Swiss, negara yang beroperasi dengan aturan dan kepercayaan.
Tepatnya tanggal 27 Februari 2013 lalu, aku menginjakkan kaki di sebuah negara paling tidak pernah berpihak di seluruh dunia, Switzerland atau bahasa kampungnya sama dengan Swiss.
Selama 6 hari di sana rasanya tak cukup apalagi tujuanku ke sana bukanlah untuk traveling. Aku hanya mendampingi ibuku yang ikut festival kebudayaan dunia MUBA di Basel. Tapi aku punya beberapa cerita yang bisa kubagi di sini. Yah, mungkin sebagian orang sudah tau, tapi gak ada salahnya berbagi kembali.
Pesawatku saat itu mendarat di Zurich dengan suhu udara 0 derajat celcius tepat pukul 6 pagi, beda 7 jam dengan waktu Indonesia. Saat itu aku tahu bahwa orang Swiss memiliki perhitungan waktu yang sangat akurat. Setelah pengecekan imigrasi dan bagasi, kami berjalan ke pintu kedatangan. Udara di dalam ruangan hangat, tapi begitu keluar pintu, jangan harap anda bisa menahan terpaan udara pagi musim dingin dengan tetes salju masih menyisa di aspal. Dingin seperti bermalam di kulkas (walaupun belum pernah berdiam diri di dalam kulkas, tapi setidaknya rasanya seperti itu), seperti memegang batu es sekitar 5 menit. Dingin yang ngilu. Aku langsung mengalungkan syal dan memakai sarung tangan, meski sedikit hangat, tapi lumayan membekukan ujung-ujung saraf.
Kami telah ditunggu beberapa utusan dari KBRI. Kami punya waktu sekitar 10 menit untuk mengemasi bagasi karena katanya pukul 7 teng, bus sewaan KBRI akan sampai di lobi dan mereka tidak bisa menunggu barang 5 menit pun. Sistem di sana memang telah diatur seperti itu. Bus yang disews pukul 7, maka tepat jam segitu bus itu datang dan sopirnya tidak bisa menunggu. Di sini serba sigap karena setiap orang yang bekerja di negara itu dibayar per jam. Mereka tidak mau merelakan waktu barang 1 menit saja untuk sebuah kelalaian.

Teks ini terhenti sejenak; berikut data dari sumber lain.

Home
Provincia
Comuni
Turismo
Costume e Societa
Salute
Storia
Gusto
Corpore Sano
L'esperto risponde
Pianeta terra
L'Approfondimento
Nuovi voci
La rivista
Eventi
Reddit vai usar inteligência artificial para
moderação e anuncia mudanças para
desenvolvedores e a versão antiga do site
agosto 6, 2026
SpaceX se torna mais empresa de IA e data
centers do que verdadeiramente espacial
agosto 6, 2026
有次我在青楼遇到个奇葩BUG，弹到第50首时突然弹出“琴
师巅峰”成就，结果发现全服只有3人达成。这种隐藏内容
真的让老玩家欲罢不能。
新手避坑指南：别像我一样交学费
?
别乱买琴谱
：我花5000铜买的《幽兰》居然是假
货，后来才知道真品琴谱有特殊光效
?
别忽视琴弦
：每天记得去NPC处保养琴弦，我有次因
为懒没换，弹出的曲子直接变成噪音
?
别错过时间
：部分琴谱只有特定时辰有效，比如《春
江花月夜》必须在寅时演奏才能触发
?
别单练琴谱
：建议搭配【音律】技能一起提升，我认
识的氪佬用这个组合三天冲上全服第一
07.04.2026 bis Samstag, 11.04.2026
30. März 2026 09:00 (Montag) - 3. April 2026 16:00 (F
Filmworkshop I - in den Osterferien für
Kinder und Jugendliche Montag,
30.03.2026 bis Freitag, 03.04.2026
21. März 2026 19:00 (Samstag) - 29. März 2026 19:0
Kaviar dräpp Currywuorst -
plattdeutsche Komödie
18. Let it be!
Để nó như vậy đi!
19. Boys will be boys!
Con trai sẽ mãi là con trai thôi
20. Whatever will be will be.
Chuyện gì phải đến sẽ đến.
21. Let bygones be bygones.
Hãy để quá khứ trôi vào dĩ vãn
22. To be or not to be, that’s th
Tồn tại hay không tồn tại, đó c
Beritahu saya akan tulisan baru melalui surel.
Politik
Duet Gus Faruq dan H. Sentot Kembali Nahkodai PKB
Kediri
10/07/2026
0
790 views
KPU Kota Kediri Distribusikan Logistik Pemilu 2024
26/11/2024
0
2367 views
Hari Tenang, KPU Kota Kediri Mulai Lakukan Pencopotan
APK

Aku pun bergegas saat busnya datang. Sang sopir dengan ramah menyapa kami dengan berbahasa Inggris. Bahkan sopir pun sangat berpendidikan. Bus itu akan melaju mengantarkan kami ke kota Basel dalam 1 setengah jam. Jadi pukul 08.30 kami sudah di hotel. KBRI telah menyusunkan jadwal kami dengan rapi.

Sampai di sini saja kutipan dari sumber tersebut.